We eat together on a bench, keeping a safe distance, he on one end, me on the other. I’m both happy and sad to see him. Not touching feels unnatural and awkward. He tells me he wants to kiss me. I want to kiss him too or at least hold his hand. This sucks, he says. Yeah, I answer, it does.
“E and I knock back shots of whiskey together over FaceTime and log into a kink class hosted out of some stranger’s living room in the Bay Area. The topic of the class is choking.”
(April 13, 106,813, cases, 6,182 deaths)
The UPS delivery takes a week to arrive; we’ve been tracking this package since it left the fulfillment house. E ordered me a LoveSense remote control vibrator that he could control from his apartment. His determination to get me off is noble. We sync up our profiles on the LoveSense vibrator app and connect on FaceTime so he can watch me squirm on screen as he controls the intensity of the vibrator, which is so fucking loud I have to pile pillows over my crotch to muffle the sound so my flatmates don’t hear it. I close my eyes for a moment, enjoying the odd feeling of this gadget inside me. Don’t stop looking at me, he says. He likes eye contact, I remember. His order brings me closer to the edge and he knows it. He turns the intensity down, then back up. My pussy feels like a video game, I imagine the number of orgasms lighting up on my forehead like a game of Donkey Kong.
(April 19, 132,467 cases, 9,101 deaths)
A little over a month after our first date, I find myself looking at a sick and miserable E on the other side my FaceTime screen. He’s been ill for almost a week now with coronavirus symptoms: a dry cough, shortness of breath, a diminished sense of smell, body aches and fever. Deep lines are etched under his eyes, from lack of sleep and he looks pale. I’m frustrated that I can’t do anything for him except watch him deteriorate on video—like the premise of some fucked-up Stephen King book.
(April 24, 146,139 cases, 10,746 deaths)
Each day we monitor E’s symptoms. Our years of combined medical experience add up to zero and we just do our best at a diagnosis. Do you think you should get tested? I ask. Yeah, but where? He answers. It’s easier to get Hamilton tickets than a COVID test in New York City.

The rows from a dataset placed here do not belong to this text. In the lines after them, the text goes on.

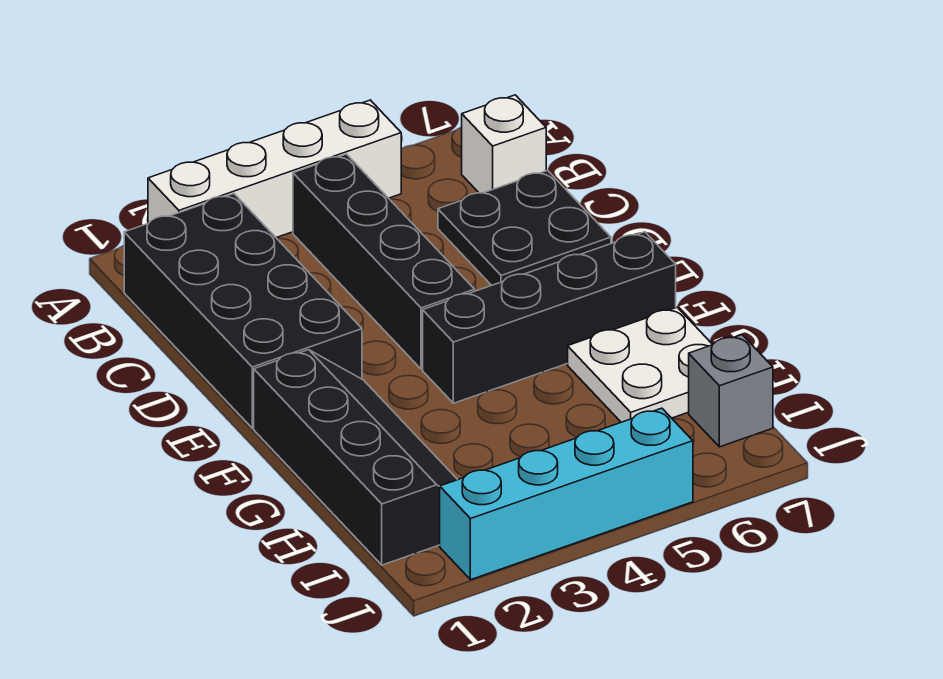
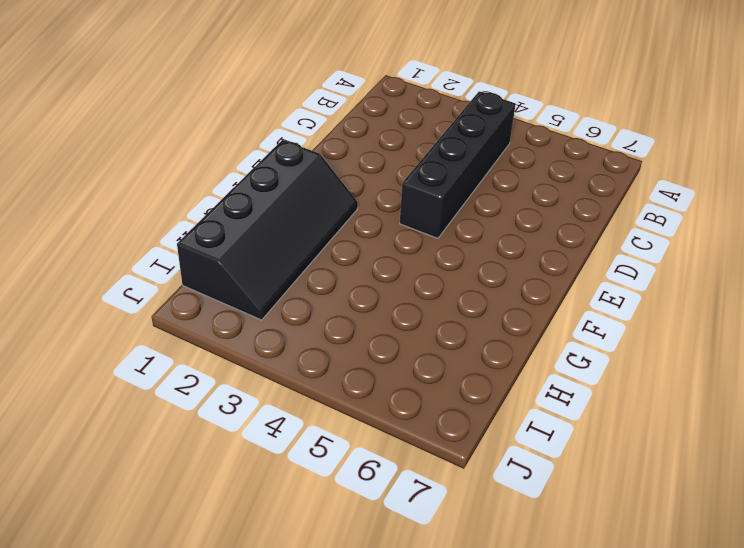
none -> white 1x4 brick [148,100,401,238]
none -> black 2x4 brick [124,194,362,428]

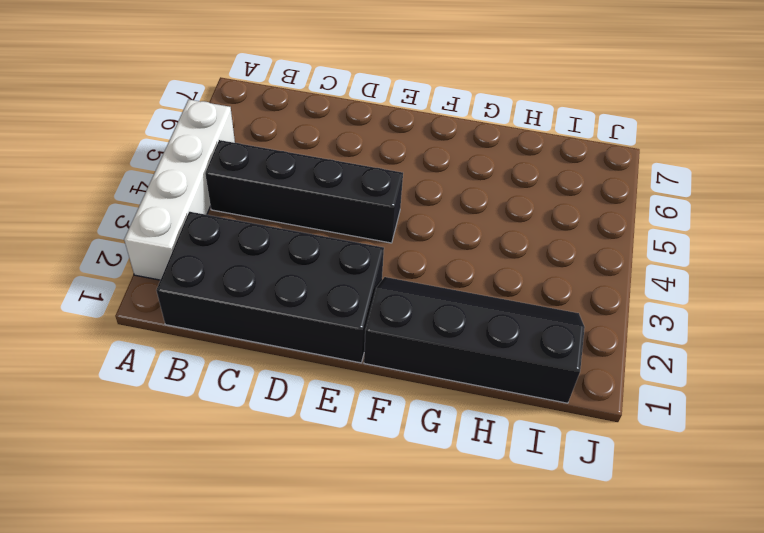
none -> white 1x1 brick [462,95,546,193]
none -> black 2x2 plate [438,170,611,285]

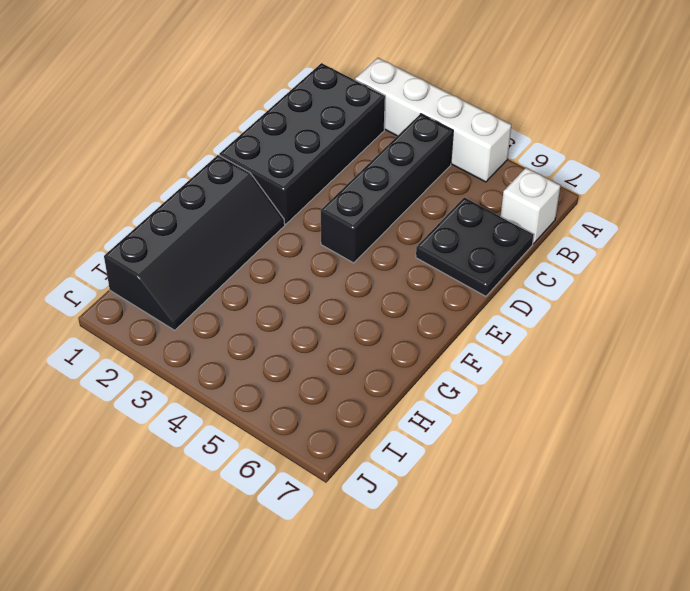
none -> black 1x4 brick [423,232,676,403]
none -> white 2x2 plate [568,307,713,422]

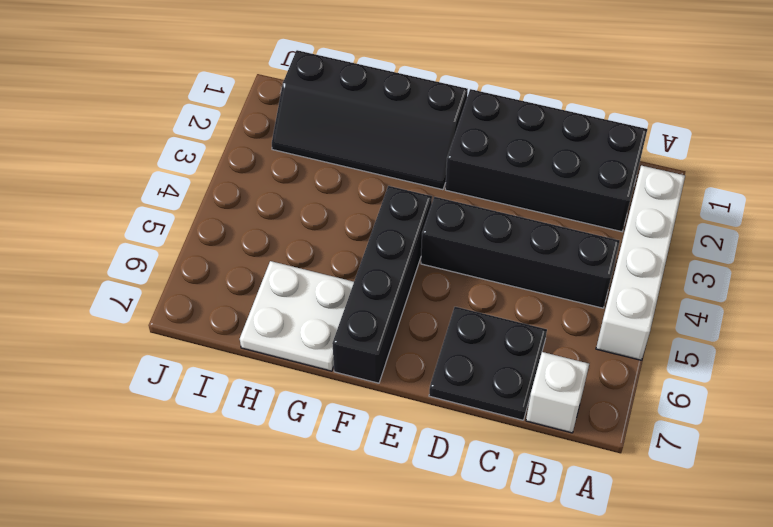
none -> grey 1x1 brick [689,335,773,447]
none -> cyan 1x4 brick [440,408,693,580]

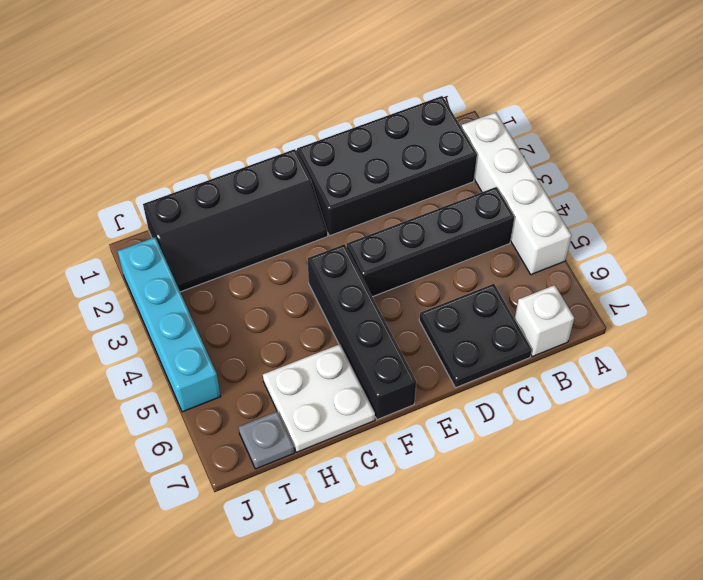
grey 1x1 plate [239,411,294,469] -> grey 1x1 brick [689,335,773,447]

E still tries to keep me company while sick. He chats with me while I cook dinner and watches Netflix shows with me over Zoom. I see him grow more despondent and frustrated with the situation. It all feels fragile and unsustainable. “I want to take you to dinner again,” he texts randomly. “It just dawned on me that we’ve only done that once.”
A few days later, on my way home from a walk to Park Slope I see a line a block long outside an urgent-care facility on Fifth Avenue. Lines are the new normal, for the grocery store, the post office, the liquor store. I approach cautiously, trying to decipher how sick these people look. They don’t look terrible, no one’s coughing, so I get closer and ask, “Do they have tests?” A row of masked people nod in confirmation.
(May 5, 171,723 cases, 13,724 deaths)
E tests positive for COVID-19 antibodies. We make plans to meet at his place two weeks later; one day after New York’s pause order is supposed to be lifted. I order celebratory underwear online and a crotchless body stocking, which is ridiculously uncomfortable, but it’s what he likes. The man survived a plague, let’s give him what he wants. He’s been ordering restraints and toys from Amazon Prime to welcome me back to his apartment.
“Bring lots of supplies,” he says, “I may lock you down here for a while. “
“I will,” I answer.
He asks what I want for dinner and what I want for desert. He tells me to bring my favorite collar and I’m instructed not to cum until I see him.
He likes to be in charge. He’s a D, in parentheses.